## Task statement
Extend the write-up on porting a WPF button command to Xamarin Forms, picking up after its last sentence.

As you see, Button1CanClick() returns true for the first ten clicks, then returns false. That means the button should be enabled to start, but it should automatically disable after the tenth click. This works perfectly in WPF.

However, when I ported this code over to Xamarin Forms, I had a few problems.

CommandManager.RequerySuggested missing

The project didn’t build because RelayCommand references CommandManager.RequerySuggested which doesn’t work because it is part of PresentationCore, a library which doesn’t exist in Xamarin Forms.
Resolution: I replaced RelayCommand with Command from Xamarin Forms.

    public ButtonViewModel Button1
    {
        get
        {
            return _Button1 ?? (_Button1 = new ButtonViewModel
            {
                Text = "Click me!",
                Command = new Command(f => Button1Clicked(), f => Button1CanClick())
            });
        }
    } private ButtonViewModel _Button1;
    public class ButtonViewModel : ViewModelBase
    {
        public string Text
        {
            get { return _Text; }
            set { SetProperty(ref _Text, value); }
        } private string _Text;

        public Command Command
        {
            get { return _Command; }
            set { SetProperty(ref _Command, value); }
        } Command _Command;
    }

The project built perfectly and ran after that.

CanExecute method is not called after each click

The button didn’t disabled after 10 clicks. In fact, the CanExecute method was only called once at first load. I expected it to be called by any number of events, but it was never called. In WPF, it is CommandManager.RequerySuggested that makes this work, so with that code not existing, the CanExecuteChanged event must be fired manually.

## Extracted entries

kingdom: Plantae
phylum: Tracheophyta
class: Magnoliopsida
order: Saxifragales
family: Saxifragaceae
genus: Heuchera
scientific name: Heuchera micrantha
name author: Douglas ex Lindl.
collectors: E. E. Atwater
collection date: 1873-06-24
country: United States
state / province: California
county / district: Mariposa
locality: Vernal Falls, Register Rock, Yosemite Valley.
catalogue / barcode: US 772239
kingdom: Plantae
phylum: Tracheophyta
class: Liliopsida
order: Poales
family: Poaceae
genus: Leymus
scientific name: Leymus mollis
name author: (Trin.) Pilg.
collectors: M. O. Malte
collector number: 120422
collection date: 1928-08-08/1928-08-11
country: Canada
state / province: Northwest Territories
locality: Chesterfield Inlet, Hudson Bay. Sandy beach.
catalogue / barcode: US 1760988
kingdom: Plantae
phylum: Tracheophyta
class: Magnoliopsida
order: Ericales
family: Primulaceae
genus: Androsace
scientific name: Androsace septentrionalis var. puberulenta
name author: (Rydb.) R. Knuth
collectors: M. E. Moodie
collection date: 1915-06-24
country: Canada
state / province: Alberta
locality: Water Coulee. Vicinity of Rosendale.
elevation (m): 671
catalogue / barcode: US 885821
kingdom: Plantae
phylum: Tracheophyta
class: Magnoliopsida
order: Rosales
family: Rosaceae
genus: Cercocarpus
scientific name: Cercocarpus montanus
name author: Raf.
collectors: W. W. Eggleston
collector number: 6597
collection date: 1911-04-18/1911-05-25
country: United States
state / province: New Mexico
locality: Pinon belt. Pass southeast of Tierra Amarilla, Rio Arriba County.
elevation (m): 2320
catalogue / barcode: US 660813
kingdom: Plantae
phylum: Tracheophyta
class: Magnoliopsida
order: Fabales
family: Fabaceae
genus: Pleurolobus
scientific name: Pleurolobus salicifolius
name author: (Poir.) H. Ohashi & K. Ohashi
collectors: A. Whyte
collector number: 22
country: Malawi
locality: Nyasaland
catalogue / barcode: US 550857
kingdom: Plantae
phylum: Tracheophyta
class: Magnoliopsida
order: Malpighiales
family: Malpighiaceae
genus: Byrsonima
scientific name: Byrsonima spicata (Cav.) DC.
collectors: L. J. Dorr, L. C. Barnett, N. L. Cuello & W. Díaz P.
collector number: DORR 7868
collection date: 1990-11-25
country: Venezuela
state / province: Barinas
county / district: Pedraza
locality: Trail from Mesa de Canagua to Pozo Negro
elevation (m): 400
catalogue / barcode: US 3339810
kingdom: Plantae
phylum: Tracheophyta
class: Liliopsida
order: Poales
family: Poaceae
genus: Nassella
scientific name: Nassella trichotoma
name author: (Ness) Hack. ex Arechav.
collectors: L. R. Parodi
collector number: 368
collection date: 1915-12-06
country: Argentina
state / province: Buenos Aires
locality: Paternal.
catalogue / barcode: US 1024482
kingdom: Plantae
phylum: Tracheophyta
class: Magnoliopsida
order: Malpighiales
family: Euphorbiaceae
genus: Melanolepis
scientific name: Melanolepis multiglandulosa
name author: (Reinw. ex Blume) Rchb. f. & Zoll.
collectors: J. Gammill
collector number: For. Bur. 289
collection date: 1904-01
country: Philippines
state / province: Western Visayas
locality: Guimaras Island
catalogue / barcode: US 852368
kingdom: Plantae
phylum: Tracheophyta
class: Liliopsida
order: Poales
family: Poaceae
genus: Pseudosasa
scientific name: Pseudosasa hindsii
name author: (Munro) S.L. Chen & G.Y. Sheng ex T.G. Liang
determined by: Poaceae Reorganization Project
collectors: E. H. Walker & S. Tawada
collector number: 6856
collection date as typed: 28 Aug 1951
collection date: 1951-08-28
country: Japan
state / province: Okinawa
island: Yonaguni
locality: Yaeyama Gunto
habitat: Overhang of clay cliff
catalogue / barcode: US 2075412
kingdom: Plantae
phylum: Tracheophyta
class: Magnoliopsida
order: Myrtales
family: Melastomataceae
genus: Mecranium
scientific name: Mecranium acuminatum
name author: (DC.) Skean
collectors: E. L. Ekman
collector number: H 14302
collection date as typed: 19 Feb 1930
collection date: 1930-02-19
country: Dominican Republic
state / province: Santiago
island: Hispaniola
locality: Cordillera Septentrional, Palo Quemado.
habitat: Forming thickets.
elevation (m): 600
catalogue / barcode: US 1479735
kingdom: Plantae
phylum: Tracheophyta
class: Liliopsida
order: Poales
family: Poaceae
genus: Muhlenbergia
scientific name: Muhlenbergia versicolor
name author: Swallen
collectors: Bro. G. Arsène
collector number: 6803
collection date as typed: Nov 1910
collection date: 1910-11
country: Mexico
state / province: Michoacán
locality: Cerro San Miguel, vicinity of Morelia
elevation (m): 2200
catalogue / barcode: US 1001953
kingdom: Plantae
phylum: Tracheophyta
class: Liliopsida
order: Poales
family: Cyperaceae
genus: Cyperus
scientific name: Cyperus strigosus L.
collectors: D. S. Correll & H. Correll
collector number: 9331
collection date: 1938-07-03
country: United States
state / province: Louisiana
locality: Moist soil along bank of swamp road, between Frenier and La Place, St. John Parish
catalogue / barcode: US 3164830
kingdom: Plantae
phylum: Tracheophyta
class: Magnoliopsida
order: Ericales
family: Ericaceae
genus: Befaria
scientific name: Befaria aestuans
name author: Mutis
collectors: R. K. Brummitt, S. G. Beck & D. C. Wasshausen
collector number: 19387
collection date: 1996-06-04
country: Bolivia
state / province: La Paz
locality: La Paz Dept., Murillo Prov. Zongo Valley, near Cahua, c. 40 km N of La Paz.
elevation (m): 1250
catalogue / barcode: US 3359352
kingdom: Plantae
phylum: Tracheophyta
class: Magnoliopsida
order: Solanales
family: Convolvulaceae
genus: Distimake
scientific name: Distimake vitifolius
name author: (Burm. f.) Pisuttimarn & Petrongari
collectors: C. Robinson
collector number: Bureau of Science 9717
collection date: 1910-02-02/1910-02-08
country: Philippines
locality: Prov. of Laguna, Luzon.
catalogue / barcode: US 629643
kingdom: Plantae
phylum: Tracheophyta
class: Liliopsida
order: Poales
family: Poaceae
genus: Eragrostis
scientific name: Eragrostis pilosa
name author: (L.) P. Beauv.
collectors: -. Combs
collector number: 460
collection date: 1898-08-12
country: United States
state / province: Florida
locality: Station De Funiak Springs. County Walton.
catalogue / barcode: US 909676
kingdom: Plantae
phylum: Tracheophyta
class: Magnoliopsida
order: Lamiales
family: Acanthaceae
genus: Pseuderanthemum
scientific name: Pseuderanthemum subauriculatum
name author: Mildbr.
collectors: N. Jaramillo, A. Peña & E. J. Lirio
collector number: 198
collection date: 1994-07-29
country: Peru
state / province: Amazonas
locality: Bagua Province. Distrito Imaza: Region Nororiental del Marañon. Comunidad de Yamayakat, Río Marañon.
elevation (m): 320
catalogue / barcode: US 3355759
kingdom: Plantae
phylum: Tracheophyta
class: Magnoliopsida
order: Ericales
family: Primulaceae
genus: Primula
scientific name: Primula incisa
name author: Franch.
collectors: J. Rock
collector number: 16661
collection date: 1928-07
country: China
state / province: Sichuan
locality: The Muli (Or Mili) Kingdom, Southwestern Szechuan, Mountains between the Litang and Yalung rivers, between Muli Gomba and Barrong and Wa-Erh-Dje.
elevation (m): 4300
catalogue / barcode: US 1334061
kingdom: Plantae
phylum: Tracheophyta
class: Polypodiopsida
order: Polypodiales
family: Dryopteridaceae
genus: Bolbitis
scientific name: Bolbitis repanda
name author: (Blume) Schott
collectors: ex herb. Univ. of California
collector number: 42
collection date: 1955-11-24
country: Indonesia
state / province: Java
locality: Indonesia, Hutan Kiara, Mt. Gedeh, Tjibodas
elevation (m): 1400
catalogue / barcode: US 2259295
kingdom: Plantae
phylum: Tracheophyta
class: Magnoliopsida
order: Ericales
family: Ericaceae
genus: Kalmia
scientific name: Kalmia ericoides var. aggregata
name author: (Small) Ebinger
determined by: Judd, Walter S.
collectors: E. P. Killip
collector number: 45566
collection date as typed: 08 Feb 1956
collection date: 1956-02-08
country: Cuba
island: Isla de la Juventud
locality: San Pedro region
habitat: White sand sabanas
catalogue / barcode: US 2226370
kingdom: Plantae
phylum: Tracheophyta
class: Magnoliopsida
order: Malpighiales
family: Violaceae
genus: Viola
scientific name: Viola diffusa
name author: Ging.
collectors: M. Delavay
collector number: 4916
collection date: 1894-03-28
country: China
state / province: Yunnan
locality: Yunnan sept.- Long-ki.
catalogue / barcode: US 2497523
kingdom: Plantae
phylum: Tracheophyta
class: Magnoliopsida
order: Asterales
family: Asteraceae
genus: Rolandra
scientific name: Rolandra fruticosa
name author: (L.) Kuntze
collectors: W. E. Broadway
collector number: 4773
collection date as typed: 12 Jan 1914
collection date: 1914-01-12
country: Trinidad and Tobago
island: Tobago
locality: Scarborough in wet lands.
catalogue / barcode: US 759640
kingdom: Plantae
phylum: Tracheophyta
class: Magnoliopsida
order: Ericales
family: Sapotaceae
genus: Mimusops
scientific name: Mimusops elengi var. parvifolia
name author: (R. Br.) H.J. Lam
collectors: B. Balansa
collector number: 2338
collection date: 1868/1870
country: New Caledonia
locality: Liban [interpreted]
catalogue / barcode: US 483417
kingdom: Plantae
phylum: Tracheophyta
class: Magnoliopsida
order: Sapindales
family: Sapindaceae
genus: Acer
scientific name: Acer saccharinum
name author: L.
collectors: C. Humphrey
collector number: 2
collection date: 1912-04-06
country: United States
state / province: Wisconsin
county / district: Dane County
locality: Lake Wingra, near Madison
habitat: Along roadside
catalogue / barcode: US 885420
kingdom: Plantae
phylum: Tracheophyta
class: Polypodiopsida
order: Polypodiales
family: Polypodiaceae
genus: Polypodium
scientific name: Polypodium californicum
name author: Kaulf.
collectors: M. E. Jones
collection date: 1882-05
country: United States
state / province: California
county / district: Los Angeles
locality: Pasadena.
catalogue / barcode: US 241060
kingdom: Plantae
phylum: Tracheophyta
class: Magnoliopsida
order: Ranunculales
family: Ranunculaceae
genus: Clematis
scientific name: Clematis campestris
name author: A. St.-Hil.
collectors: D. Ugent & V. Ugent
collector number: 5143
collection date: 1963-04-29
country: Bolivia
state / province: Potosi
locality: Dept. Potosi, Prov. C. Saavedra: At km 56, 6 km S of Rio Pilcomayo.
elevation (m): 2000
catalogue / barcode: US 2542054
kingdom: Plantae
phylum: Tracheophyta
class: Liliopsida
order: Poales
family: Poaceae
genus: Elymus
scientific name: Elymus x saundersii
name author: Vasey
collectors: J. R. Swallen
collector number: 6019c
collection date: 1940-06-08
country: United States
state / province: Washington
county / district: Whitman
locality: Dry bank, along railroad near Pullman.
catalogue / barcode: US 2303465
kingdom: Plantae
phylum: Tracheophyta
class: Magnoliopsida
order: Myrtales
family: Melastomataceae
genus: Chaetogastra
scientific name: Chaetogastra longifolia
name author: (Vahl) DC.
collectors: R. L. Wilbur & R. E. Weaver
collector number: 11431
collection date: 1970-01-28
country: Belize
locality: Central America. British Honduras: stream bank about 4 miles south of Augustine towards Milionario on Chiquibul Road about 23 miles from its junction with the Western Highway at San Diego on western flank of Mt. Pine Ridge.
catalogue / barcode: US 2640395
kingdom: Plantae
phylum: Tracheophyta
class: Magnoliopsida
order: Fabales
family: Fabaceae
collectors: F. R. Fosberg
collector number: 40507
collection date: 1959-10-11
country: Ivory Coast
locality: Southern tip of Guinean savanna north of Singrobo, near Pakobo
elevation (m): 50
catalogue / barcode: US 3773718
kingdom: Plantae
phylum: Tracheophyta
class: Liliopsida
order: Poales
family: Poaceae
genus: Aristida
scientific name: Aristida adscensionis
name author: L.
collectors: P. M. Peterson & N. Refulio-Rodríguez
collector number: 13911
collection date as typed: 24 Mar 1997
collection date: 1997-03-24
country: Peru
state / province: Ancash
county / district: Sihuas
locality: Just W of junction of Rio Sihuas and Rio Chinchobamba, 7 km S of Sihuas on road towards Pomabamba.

## Reply
Well, it seems that a simple way to do this would be to subscribe to the PropertyChanged event. So I deviced to bring back RelayCommand only this time inherit from Command.

using System;
using System.ComponentModel;
using Xamarin.Forms;

namespace MVVM
{
    public class RelayCommand : Command
    {
        public RelayCommand(Action<object> execute)
            : base(execute)
        {
        }

        public RelayCommand(Action execute)
            : this(o => execute())
        {
        }

        public RelayCommand(Action<object> execute, Func<object, bool> canExecute, INotifyPropertyChanged npc = null)
            : base(execute, canExecute)
        {
            if (npc != null)
                npc.PropertyChanged += delegate { ChangeCanExecute(); };
        }

        public RelayCommand(Action execute, Func<bool> canExecute, INotifyPropertyChanged npc = null)
            : this(o => execute(), o => canExecute(), npc)
        {
        }
    }
}

Now I can go back to using RelayCommand only add a parameter to pass the host object, using the keyword this.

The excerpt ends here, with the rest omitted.